Today, West Africa leads the world in mobile money. Yet credit to the private sector sits below 20% of GDP across most West African states, and a manufacturer seeking a five-year equipment loan faces rates of 25% or no access at all. The African Union estimates $50 billion leaves the continent annually through transfer pricing and royalty manipulation, more than the continent receives in aid. Afana identified this at the Alucam aluminium complex in Cameroon, where Pechiney paid suppressed costs while transferring all real value-added back to France. The mechanism has not changed.

The structure persists because it works for a small elite

In 2017, Nigeria’s Economic Recovery and Growth Plan set targets for agriculture and manufacturing. By 2020, post-harvest losses were unchanged, irrigation targets unmet, and fertiliser subsidies had been captured by politically connected distributors. This is the regional pattern: good plans, collapsing implementation. Afana named it the formation des cadres problem: too few trained, accountable people whose reputations depend on whether the thing works, not whether the document was approved. Ghana had exactly one entomologist and one plant pathologist for the world’s largest cocoa industry on the eve of World War II. That institutional deficit did not vanish at independence, and it has not vanished since.

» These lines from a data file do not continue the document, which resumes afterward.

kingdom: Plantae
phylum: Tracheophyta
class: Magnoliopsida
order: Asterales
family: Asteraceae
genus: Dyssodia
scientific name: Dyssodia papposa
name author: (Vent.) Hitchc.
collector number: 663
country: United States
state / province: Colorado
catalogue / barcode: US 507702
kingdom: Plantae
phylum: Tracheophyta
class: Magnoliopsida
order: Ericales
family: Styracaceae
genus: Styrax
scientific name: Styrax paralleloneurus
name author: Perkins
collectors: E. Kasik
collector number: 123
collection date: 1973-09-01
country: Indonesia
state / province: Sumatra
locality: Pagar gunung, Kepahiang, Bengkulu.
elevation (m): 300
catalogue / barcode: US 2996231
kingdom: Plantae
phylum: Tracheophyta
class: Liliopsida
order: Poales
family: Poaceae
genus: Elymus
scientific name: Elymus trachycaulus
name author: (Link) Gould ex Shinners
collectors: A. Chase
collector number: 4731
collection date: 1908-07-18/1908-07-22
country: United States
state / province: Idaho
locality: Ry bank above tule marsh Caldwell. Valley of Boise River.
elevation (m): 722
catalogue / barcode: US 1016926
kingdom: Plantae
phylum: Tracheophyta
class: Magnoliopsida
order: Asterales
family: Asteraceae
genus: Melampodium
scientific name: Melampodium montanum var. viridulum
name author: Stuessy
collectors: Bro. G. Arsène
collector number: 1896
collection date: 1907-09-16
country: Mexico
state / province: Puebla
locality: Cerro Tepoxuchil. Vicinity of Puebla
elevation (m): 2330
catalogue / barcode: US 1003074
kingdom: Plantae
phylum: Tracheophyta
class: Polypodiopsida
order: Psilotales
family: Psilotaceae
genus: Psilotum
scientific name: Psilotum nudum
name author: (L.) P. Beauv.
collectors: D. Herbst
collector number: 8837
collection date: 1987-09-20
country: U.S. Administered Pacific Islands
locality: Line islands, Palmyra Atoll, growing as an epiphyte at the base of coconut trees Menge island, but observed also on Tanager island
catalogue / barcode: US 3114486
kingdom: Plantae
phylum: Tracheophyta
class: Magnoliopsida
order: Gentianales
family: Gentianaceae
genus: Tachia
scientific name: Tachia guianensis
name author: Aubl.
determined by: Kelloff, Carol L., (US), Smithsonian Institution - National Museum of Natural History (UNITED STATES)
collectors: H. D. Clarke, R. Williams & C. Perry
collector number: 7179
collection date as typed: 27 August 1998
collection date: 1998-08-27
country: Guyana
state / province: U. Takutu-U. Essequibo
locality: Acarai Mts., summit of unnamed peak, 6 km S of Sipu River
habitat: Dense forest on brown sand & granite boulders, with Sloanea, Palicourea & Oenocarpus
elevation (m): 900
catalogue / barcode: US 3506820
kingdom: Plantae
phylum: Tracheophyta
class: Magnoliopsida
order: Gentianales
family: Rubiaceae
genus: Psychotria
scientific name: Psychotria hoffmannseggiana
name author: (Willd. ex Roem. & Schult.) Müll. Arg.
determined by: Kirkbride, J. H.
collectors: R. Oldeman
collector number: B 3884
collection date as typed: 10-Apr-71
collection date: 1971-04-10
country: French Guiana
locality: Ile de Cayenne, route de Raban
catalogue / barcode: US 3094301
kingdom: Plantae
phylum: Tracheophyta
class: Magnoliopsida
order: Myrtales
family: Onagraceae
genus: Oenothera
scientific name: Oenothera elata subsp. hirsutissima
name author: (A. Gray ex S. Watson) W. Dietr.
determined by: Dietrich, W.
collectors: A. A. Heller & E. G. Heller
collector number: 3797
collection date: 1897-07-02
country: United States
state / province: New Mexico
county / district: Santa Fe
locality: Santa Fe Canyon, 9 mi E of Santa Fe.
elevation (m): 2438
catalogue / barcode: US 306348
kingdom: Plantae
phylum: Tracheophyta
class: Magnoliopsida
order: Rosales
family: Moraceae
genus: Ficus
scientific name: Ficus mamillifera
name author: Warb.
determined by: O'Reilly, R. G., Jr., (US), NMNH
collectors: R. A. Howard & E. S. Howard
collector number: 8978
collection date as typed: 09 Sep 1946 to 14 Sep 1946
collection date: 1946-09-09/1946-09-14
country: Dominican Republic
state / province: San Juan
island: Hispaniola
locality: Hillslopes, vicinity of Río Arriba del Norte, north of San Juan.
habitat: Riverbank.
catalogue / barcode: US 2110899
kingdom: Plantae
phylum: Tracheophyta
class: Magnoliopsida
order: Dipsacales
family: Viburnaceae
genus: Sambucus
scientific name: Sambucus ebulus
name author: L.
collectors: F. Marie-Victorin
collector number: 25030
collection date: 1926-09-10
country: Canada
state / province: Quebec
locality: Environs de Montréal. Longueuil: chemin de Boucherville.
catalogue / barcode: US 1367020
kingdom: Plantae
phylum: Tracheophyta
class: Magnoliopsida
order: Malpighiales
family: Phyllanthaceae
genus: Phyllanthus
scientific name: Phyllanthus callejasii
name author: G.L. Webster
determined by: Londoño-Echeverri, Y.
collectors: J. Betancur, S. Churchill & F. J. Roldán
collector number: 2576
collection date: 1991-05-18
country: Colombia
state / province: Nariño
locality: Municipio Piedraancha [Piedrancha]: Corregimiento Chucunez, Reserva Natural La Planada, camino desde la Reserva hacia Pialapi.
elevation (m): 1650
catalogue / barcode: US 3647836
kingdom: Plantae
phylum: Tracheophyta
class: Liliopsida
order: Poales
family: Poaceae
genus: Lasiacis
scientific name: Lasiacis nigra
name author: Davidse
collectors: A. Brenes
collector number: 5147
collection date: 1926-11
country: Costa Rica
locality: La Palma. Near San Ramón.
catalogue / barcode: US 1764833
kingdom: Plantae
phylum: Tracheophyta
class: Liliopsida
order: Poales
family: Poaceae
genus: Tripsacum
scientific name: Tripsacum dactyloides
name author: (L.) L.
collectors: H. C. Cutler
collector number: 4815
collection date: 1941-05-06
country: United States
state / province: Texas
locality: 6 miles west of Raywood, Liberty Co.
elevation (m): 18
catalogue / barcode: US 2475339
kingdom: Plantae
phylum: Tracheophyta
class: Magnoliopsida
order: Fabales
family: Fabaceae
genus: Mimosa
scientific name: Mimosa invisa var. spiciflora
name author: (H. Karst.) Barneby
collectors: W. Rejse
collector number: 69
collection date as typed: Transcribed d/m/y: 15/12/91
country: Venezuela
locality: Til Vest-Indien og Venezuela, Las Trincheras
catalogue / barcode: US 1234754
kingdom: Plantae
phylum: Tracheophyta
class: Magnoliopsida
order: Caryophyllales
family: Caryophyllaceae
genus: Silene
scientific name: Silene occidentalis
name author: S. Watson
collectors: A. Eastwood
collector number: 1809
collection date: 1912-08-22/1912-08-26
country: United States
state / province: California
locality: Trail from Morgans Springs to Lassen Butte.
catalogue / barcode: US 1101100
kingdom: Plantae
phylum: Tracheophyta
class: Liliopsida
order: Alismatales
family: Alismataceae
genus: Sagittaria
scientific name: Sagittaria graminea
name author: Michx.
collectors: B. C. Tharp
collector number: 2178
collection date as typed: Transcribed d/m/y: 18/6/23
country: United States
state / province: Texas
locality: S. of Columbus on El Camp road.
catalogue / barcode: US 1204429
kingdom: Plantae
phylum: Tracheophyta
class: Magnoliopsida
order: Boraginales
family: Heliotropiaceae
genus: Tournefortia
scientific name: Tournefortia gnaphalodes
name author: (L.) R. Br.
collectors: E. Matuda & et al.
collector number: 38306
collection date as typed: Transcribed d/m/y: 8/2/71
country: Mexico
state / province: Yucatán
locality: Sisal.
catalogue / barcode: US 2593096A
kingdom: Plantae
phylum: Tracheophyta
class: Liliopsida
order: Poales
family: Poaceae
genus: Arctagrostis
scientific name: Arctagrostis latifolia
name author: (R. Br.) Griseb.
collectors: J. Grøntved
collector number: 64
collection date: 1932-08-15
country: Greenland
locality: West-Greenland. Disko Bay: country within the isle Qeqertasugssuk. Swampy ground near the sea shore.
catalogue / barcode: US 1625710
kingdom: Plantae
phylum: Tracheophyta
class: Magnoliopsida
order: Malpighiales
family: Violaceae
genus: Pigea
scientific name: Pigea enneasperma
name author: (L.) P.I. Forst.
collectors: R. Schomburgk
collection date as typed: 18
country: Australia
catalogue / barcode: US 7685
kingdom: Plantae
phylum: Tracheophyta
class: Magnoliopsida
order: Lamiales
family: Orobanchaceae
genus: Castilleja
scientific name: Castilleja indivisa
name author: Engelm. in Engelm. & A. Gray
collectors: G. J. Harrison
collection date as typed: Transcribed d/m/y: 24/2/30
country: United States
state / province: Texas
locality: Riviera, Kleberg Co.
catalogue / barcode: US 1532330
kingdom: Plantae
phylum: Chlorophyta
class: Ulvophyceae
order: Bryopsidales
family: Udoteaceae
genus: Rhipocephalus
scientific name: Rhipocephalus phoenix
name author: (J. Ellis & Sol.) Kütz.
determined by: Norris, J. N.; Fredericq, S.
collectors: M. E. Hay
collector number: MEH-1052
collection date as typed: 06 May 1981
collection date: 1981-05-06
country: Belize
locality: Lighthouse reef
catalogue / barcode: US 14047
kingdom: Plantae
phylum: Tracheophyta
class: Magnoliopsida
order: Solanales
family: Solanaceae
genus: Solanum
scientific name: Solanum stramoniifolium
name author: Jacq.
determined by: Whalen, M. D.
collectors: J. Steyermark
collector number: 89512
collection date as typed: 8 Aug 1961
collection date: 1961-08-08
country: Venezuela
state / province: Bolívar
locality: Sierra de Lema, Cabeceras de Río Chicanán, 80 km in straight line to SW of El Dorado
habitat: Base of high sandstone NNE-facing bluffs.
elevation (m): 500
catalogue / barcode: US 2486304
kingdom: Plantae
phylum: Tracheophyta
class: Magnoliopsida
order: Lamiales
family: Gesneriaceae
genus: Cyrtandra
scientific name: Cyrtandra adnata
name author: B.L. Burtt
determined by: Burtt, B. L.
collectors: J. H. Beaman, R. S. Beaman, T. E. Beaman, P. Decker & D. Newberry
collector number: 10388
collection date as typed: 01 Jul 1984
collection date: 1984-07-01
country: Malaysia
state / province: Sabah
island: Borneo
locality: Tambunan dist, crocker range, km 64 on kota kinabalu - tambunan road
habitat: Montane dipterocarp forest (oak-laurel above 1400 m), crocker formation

The reason this persists is not the absence of knowledge. Afana said it. Nkrumah acted on it and was removed. Samir Amin spent fifty years elaborating it. Walter Rodney wrote How Europe Underdeveloped Africa – a book the entire continent read. What has been consistently stronger is the coalition benefiting from the current structure: foreign firms preferring raw material access, domestic elites whose wealth depends on commodity flows, and international institutions that have long favoured stable suppliers over potentially competitive industrialisers.

When commodity prices crash, it is not elites who take the hit. It is farmers who borrowed against a harvest that suddenly pays less than it costs. It is civil servants in regions where the government runs out of cash before it runs out of months. It is the rural poor whose clinic closes because it was in the capital expenditure budget, and capital expenditure is always the first to go. Elites have buffers. They always have. They had them in the 1960s too.

Interests do not yield to better analysis. They yield when the political cost of staying still exceeds the cost of changing. The African Continental Free Trade Area matters in that calculation, not because regional integration automatically drives structural change, but because it creates the scale at which coordinated industrial policy becomes possible at all. Without that coordination, it will do what ECOWAS did: open markets in ways that benefit the most industrialised economies and leave the rest more exposed. The architecture is there. The question is what political force would be required to use it against the interests that built the current structure, and whether anyone with real power is willing to pay that price.

Afana was not subtle about what he thought the answer was. Sixty years on, the question has not changed.

The obstacle was never ignorance. It was organised elite-power defending a structure it benefited from.